Learning how to live better in the years ahead requires a good understanding of what we’re going through now. And as much as many people don’t enjoy contemplating the daily ordeals, it’s important for them to document these highs and lows for posterity.
The Association of Public Historians of New York State has asked its members to record as much as they can about how people are handling the challenges posed by the pandemic. Historians gain valuable insights when they read accounts of obstacles being overcome, so what we preserve today will be of great interest to future generations tomorrow.
“I already had the idea to document something about the pandemic because too much local history has been lost on events like the 1918 Spanish Flu outbreak, the Depression, Prohibition, etc.,” Timothy S. Minnick, historian for the town of Theresa, said in a story published April 17 by the Watertown Daily Times. “We know these events happened historically, but not seeing the local impact detaches us and leaves us much to wonder about.”
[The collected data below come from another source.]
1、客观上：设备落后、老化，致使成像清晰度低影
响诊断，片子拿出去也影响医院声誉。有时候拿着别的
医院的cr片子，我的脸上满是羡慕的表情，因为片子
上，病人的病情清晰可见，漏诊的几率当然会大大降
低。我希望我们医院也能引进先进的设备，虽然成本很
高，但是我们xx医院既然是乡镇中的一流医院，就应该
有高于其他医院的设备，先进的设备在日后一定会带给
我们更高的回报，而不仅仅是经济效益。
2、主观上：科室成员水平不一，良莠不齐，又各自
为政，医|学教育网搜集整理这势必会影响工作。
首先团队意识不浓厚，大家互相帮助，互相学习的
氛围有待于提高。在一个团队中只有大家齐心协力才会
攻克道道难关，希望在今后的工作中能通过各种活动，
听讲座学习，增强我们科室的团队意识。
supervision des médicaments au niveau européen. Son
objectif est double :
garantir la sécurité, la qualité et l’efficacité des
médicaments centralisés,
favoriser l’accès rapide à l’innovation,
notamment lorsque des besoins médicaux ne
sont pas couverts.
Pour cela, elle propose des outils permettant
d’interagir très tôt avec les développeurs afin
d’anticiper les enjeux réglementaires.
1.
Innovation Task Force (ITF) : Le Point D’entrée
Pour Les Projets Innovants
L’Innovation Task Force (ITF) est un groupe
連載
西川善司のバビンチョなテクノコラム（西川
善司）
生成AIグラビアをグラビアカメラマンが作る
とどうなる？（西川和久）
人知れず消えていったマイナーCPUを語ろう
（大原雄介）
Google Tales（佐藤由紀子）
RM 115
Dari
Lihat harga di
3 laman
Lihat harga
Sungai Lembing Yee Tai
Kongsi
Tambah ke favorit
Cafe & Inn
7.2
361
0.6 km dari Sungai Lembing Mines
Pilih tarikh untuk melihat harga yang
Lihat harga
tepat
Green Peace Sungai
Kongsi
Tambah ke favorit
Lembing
Those who document history for communities in the GLOW region have a vital role to play in preserving this story for future examination.
“Sharing suggestions from the association, Clayton town and village historian Thomas LaClair is asking community members to take note of events by keeping journals about how the pandemic is affecting them personally, as well as their businesses, churches, schools, support for the elderly, etc.,” the article reported. “Residents should document specific dates and numbers, from the days schools closed and opened to how church leaders attended to the need of their congregations. A formal call will be made later for such observations and the material will be used for historical purposes. Also, the association has developed a form that historians can use to collect stories from throughout New York state. Once the crisis and the collecting period have ended, APHNYS will share the responses with historians throughout the state.”
The APHNYS website advises historians to record their memories of local events since the beginning of March and encourage members of the public to do the same. They should take or collect photographs to show how communities are responding to the crisis.
APHNYS also asked its members to collect news reports, social media posts, letters, fliers, posters and government directives pertaining to the pandemic and how people are helping each other. Historians are urged to record interviews with community leaders, first-responders, business owners, public officials and health care personnel about their experiences.
“Government-appointed historians have a duty under New York State Law to document these sorts of episodes,” the association declares on its website. “We are unquestionably within a historical moment that will be of great interest to future generations.”
We commend APHNYS for considering how much we’ll learn from what we go through today. Residents are urged to participate in this history project in any way they can.